How sex impacts primate hand preference is mixed, and studies reporting sex difference on the bimanual coordinated task is inconsistent (Fagot and Vauclair 1993 ; Rogers and Kaplan 1996; Kimura 1999; Hopkins 2007). For example, in the bimanual coordinated feeding task, males showed more obvious and stronger left-hand preference than females in wild chimpanzees (Corp and Byrne 2004) rather than in gorillas (Meguerditchian et al. 2010). For the TUBE task, sex effect on hand preference remain unclear based on the existing literature (Meguerditchian et al. 2013), and the significant sex difference has been found in one New World monkey species (Cebus apella: Spinozzi et al. 1998, but Spinozzi et al. 2007; Lilak and Phillips 2008) and one great ape species (Pan paniscus: Chapelain et al. 2011, but Chapelain and Hogervorst 2009). The M. leonina on the TUBE task did not present significant sex difference, which is congruent with the absence of population-level handedness on the TUBE task generally reported in primate order, especially in other Old World monkeys (McGrew and Marchant 1997).

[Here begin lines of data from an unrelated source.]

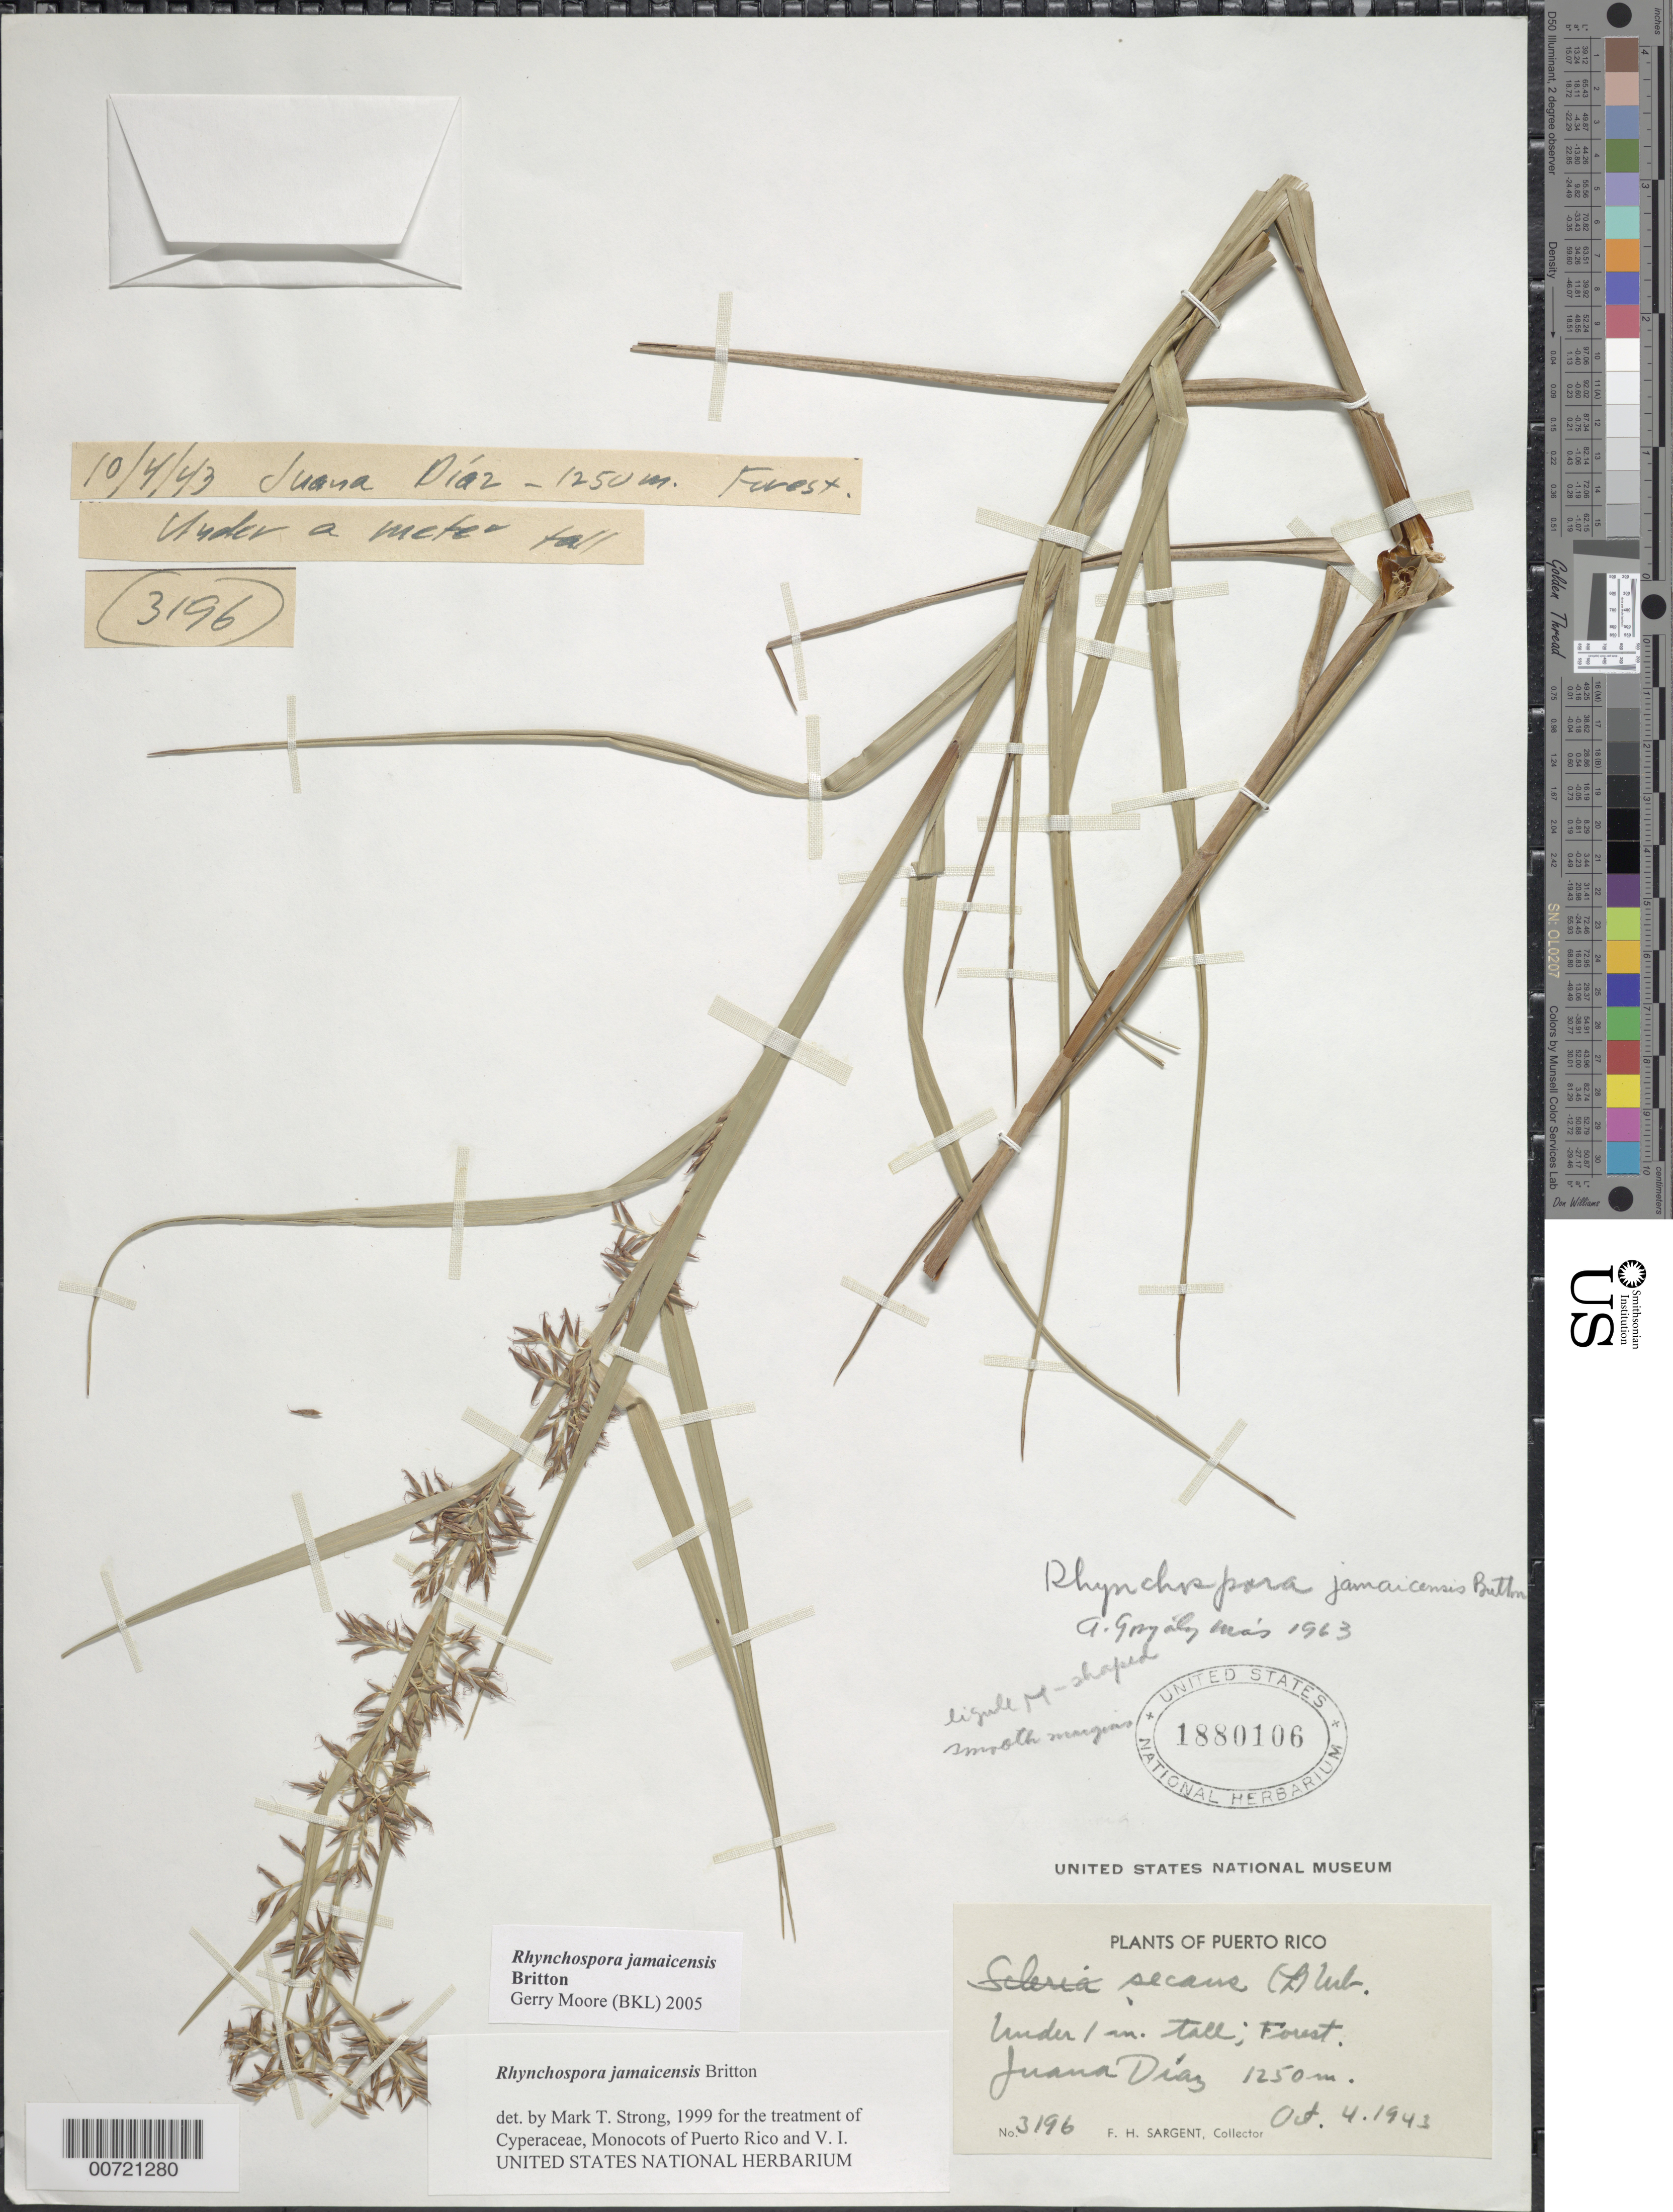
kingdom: Plantae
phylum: Tracheophyta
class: Liliopsida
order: Poales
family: Cyperaceae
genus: Rhynchospora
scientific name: Rhynchospora jamaicensis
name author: Britton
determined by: Strong, M. T., (US), Smithsonian Institution - National Museum of Natural History (UNITED STATES)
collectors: F. H. Sargent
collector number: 3196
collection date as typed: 04 Oct 1943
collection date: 1943-10-04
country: Puerto Rico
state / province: Juana Díaz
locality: Juana Díaz.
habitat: Forest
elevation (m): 1250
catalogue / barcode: US 1880106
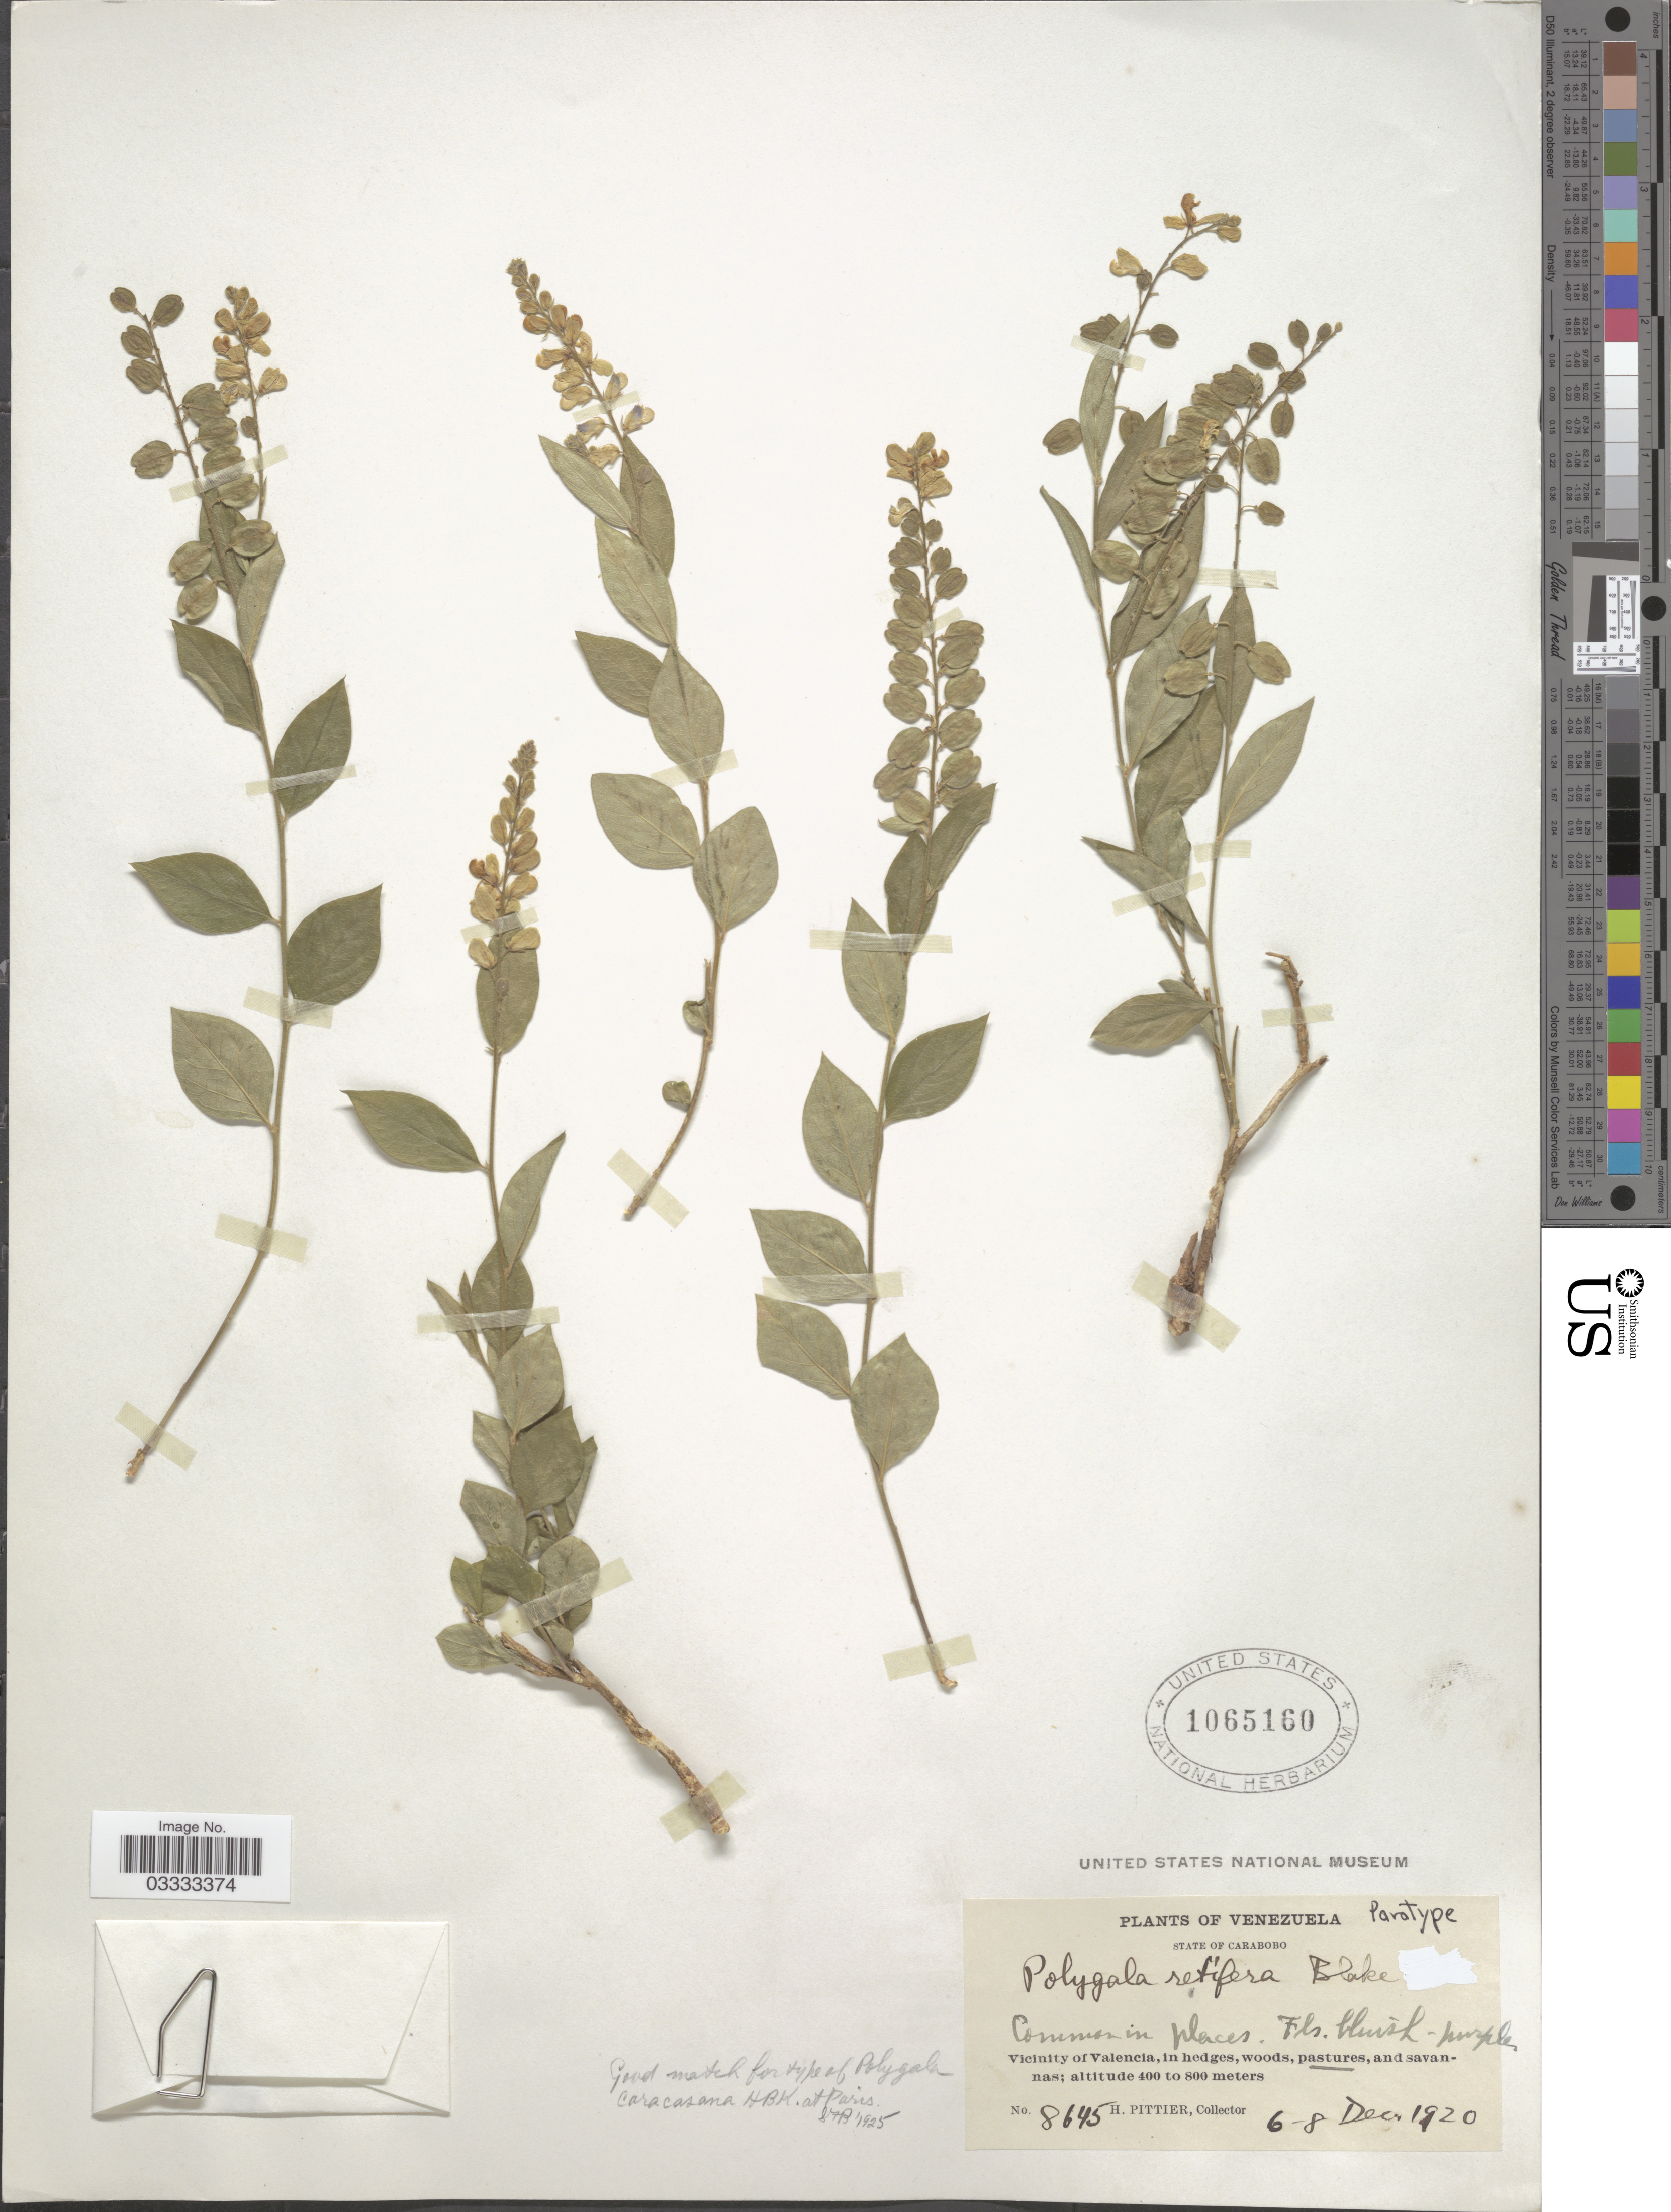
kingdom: Plantae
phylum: Tracheophyta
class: Magnoliopsida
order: Fabales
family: Polygalaceae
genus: Hebecarpa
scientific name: Hebecarpa caracasana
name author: (Kunth) J.R. Abbott & J.F.B. Pastore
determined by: Strong, Mark T., (BOT), Smithsonian Institution - National Museum of Natural History (UNITED STATES)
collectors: H. F. Pittier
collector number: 8645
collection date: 1920-12-06/1920-12-08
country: Venezuela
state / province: Carabobo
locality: Vicinity of Valencia.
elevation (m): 400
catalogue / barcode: US 1065160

Some evidences show that adults show stronger hand preferences than the immature (Vauclair and Fagot 1987; Milliken et al. 1991; Hopkins 1994, 1995; McGrew and Marchant 1997; Hook and Rogers 2000; Teixeira 2008). As the first study examining age differences of hand preference in M. leonina, we found no significant effect of age on both the strength and the direction of hand preference.

The M. leonina preferred to use the index finger in the TUBE task, which is consistent with other primate species when performing the same task (e.g., Cebus apella: Spinozzi et al. 2007; Cebus capucinus: Meunier and Vauclair 2007; Cercopithecus neglectus: Schweitzer et al. 2007; Maille et al. 2013; Cercocebus torquatus: Maille et al. 2013; Pan paniscus: Chapelain and Hogervorst 2009; Chapelain et al. 2011; Pan troglodytes: Hopkins 1995; Papio anubis: Vauclair et al. 2005; Rhinopithecus roxellana: Zhao et al. 2012). These joint findings support the viewpoint of Hopkins (1995) and Maille et al. (2013) that the TUBE task requires bimanual role differentiation and precise digit use; therefore, it is a highly efficient measure of cerebral specialization and manual laterality in primates.

On the whole, we demonstrate the first evidence on hand preference during bimanual tasks in northern pig-tailed macaques. Our results in M. leonina showed hand preference during bimanual coordinated TUBE task on the individual level rather than on the group level. There was no significant sex and age difference on the direction and strength of hand preference. The consistent findings from frequency and bout measures affirm the robustness of the TUBE task as a standard measure of primate handedness.